7 of 7 books I love. Oscar Pino’s Address Book in a green canvas slipcase. North Patterson, NJ: Joshua Meier’s Division/W.R. Grace & Co., 1977.  With photos & paper ephemera.

“Somewhere in this little book I will start to change my life. And if that in itself means anything to anybody good.  Because I do want…”

Urban archeology at its best. In 1979 I lived at 214 East 10th St, behind Second Avenue Deli on a block then notorious for drug sales in a neighborhood notorious for drug sales. Our block contented itself with reefer sales, which is not to say you couldn’t get whatever. I was held up in my building’s vestibule by the first crackhead I ever met. The man was too insane to pull it off.  I shut the door on his fingers.

Across the street in 217 lived Paul Cyrus Bray, a bearded weirdo poet Duncan Hannah knew so I’d known through seven years of corresponding, smoking, drinking, and mostly talking about books. Dude was tortured. His CIA father raised him wrong in Panama. To explain how he twisted the son is an amusing story too long to tell here. Suffice to say one gloomy March afternoon we were returning from a pornography buying spree in Times Square and on entering Paul’s squalor – someone dubbed it Bray’s Turd Grotto – we encountered the Conversed heel of Oscar Pino exiting by tenement fire escape, stage left, empty handed.

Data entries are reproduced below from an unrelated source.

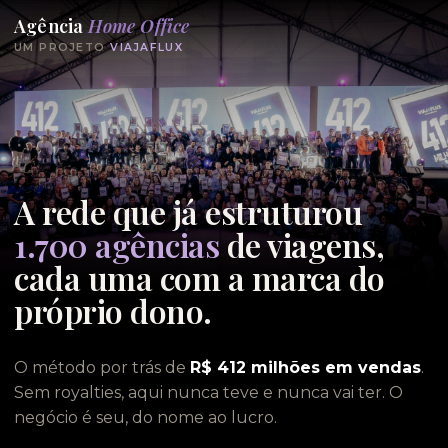
Agência
Home Office
UM PROJETO
VIAJAFLUX
A rede que já estruturou
1.700 agências
de viagens,
cada uma com a marca do
próprio dono.
O método por trás de
R$ 412 milhões em vendas
.
Sem royalties, aqui nunca teve e nunca vai ter. O
negócio é seu, do nome ao lucro.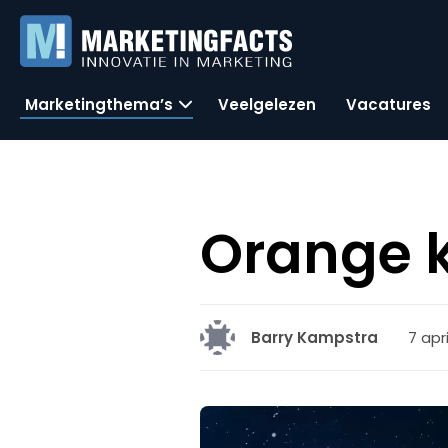
Marketingthema’s
Veelgelezen
Vacatures
Orange kr
7 apri
Barry Kampstra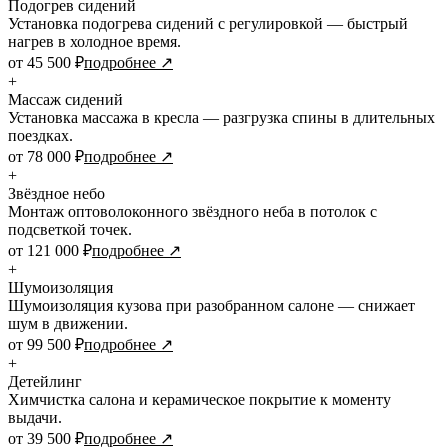
Подогрев сидений
Установка подогрева сидений с регулировкой — быстрый
нагрев в холодное время.
от 45 500 ₽
подробнее ↗
+
Массаж сидений
Установка массажа в кресла — разгрузка спины в длительных
поездках.
от 78 000 ₽
подробнее ↗
+
Звёздное небо
Монтаж оптоволоконного звёздного неба в потолок с
подсветкой точек.
от 121 000 ₽
подробнее ↗
+
Шумоизоляция
Шумоизоляция кузова при разобранном салоне — снижает
шум в движении.
от 99 500 ₽
подробнее ↗
+
Детейлинг
Химчистка салона и керамическое покрытие к моменту
выдачи.
от 39 500 ₽
подробнее ↗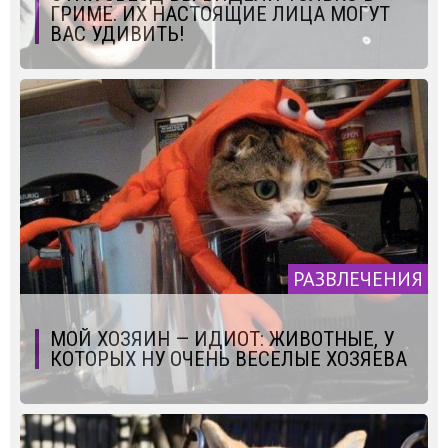
ГРИМЕ. ИХ НАСТОЯЩИЕ ЛИЦА МОГУТ
ВАС УДИВИТЬ!
РАЗВЛЕЧЕНИЯ
МОЙ ХОЗЯИН — ИДИОТ: ЖИВОТНЫЕ, У
КОТОРЫХ НУ ОЧЕНЬ ВЕСЕЛЫЕ ХОЗЯЕВА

Being the upstairs neighbor he was home in no time. We knew soon enough where as I found, amidst the child pornography, fast food wrappers, empty fortified wine screwtop bottles, dinner wear, underwear and literature I found the fucker’s wallet. He’d broke in somewhere there was nothing to steel.  So junkie uncool.

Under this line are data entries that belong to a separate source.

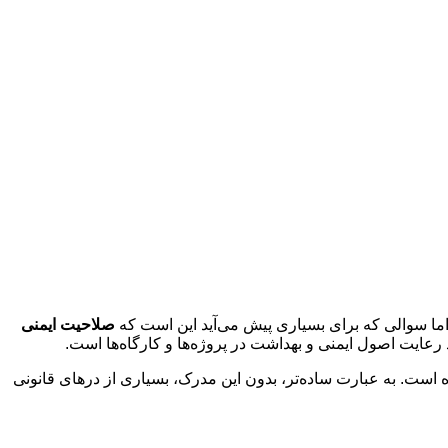
. اما سوالی که برای بسیاری پیش می‌آید این است که
صلاحیت ایمنی
عایت اصول ایمنی و بهداشت در پروژه‌ها و کارگاه‌ها است.
است. به عبارت ساده‌تر، بدون این مدرک، بسیاری از درهای قانونی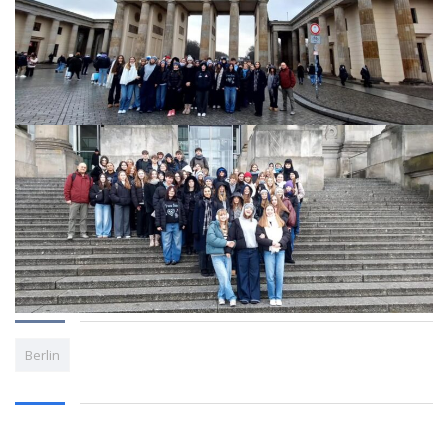
Berlin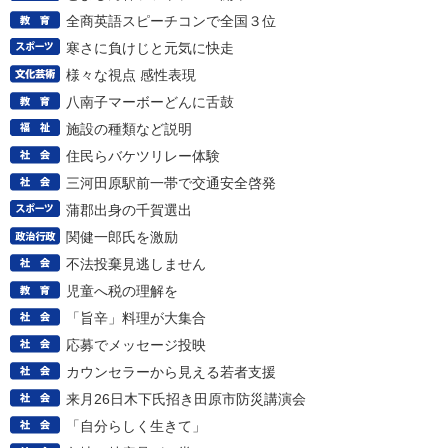
全商英語スピーチコンで全国３位
寒さに負けじと元気に快走
様々な視点 感性表現
八南子マーボーどんに舌鼓
施設の種類など説明
住民らバケツリレー体験
三河田原駅前一帯で交通安全啓発
蒲郡出身の千賀選出
関健一郎氏を激励
不法投棄見逃しません
児童へ税の理解を
「旨辛」料理が大集合
応募でメッセージ投映
カウンセラーから見える若者支援
来月26日木下氏招き田原市防災講演会
「自分らしく生きて」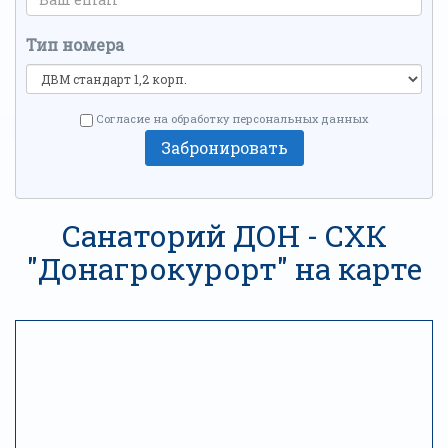
Тип номера
Согласие на обработку персональных данных
Забронировать
Санаторий ДОН - СХК
"Донагрокурорт" на карте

“No, man, you found it. It’s yours.”

We knocked on dude’s door. He didn’t answer. Nothing was missing, everything was already broken, so we spent the day basically doing what we’d intended to use our day off from the Strand to do, drop the porn, scout books in the Abbey or Biblo & Tanner over on 4th Ave, busman’s holiday style.  I didn’t find anything better than this.

As will become apparent, it is a document of it’s time. I’ve a manila envelope from the same time of a graffiti artist’s portfolio of original works. Dude entrusted them to me to show Patti Astor toward an exhibition a block over at the Fun Gallery. He left no forwarding address and never returned for it.

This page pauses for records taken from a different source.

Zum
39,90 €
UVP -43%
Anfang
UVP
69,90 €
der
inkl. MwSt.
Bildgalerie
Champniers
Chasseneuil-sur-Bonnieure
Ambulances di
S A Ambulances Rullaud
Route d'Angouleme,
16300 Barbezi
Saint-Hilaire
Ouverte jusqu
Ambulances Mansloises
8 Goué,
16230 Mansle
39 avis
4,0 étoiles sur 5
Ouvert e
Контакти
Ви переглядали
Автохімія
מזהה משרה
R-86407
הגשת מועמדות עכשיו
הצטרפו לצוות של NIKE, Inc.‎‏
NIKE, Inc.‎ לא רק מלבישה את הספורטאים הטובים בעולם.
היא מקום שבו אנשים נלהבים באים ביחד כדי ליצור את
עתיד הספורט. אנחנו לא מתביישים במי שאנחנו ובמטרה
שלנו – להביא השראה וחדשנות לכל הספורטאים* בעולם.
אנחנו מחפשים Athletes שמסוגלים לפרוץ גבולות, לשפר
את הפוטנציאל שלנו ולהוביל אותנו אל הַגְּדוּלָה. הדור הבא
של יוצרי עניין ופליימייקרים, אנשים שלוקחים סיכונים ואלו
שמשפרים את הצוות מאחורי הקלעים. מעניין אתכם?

This slice of East Village street life before gentrication has the distinction of, as an essential prop, appearing in ‘Smoke’, a Wayne Wang/Paul Auster film set about a South Slope Brooklyn smoke shop in the ‘90s, when I lived so far in the North Slope it was Prospect Heights. What it was doing there was in Paul Bray telling Paul Auster the story of this wallet so he credited it with being the inspiration. I don’t know if Aster agrees but I’m willing to believe Bray.

For years it’s been within reach of my desk. Apropos I knows not what I pulled it out the other night and showed it to my wife, who in our 20 years together hadn’t seen it. It may not be literature.  It may not be art. It may be better. It’s the way things were/are.

Oscar & Juliette Pino with their son.                                                                     At home.